### What to work on
Keep only the lines that hold the string "cabinet", filtering out the rest of the entries below.

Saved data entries
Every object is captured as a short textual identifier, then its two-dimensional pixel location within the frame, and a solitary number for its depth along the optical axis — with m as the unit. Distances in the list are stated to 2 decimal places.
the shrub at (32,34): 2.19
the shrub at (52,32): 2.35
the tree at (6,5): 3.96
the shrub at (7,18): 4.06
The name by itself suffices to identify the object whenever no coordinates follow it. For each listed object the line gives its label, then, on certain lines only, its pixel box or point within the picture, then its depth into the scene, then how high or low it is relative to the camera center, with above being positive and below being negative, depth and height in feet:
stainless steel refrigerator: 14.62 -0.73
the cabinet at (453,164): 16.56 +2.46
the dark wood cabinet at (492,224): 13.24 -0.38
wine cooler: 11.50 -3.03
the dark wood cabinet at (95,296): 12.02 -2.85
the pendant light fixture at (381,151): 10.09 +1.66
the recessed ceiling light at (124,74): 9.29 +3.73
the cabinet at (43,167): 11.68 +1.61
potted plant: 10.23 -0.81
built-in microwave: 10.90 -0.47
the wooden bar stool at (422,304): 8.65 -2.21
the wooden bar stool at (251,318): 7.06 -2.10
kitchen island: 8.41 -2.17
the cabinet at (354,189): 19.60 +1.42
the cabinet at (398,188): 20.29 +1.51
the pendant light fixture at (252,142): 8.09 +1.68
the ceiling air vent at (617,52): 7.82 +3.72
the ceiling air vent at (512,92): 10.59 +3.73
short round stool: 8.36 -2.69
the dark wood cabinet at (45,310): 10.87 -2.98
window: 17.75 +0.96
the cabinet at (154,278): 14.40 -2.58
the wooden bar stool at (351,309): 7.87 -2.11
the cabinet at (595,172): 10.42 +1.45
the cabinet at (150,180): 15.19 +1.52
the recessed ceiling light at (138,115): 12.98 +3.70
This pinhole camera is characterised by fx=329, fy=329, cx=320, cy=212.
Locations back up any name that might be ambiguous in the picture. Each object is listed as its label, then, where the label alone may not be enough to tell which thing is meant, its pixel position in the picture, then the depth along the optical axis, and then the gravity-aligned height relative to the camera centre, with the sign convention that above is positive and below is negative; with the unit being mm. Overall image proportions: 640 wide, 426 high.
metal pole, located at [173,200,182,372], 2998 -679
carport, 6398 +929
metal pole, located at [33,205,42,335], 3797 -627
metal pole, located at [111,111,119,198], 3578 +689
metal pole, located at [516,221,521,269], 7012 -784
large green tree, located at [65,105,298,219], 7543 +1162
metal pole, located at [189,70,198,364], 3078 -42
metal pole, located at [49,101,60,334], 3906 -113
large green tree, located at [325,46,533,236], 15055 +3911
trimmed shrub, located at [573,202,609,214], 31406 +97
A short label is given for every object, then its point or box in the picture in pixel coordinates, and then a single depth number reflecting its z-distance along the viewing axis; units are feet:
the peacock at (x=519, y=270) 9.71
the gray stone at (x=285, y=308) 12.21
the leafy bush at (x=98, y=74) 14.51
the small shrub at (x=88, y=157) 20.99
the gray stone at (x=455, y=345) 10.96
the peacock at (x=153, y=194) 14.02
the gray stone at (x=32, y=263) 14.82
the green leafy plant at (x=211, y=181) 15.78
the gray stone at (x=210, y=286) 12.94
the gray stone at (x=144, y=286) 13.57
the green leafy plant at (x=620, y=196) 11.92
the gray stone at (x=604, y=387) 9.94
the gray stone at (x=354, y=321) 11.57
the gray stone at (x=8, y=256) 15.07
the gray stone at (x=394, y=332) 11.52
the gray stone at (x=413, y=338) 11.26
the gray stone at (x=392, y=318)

### Your response
the cabinet at (453,164): 16.56 +2.46
the dark wood cabinet at (492,224): 13.24 -0.38
the dark wood cabinet at (95,296): 12.02 -2.85
the cabinet at (43,167): 11.68 +1.61
the cabinet at (354,189): 19.60 +1.42
the cabinet at (398,188): 20.29 +1.51
the dark wood cabinet at (45,310): 10.87 -2.98
the cabinet at (154,278): 14.40 -2.58
the cabinet at (595,172): 10.42 +1.45
the cabinet at (150,180): 15.19 +1.52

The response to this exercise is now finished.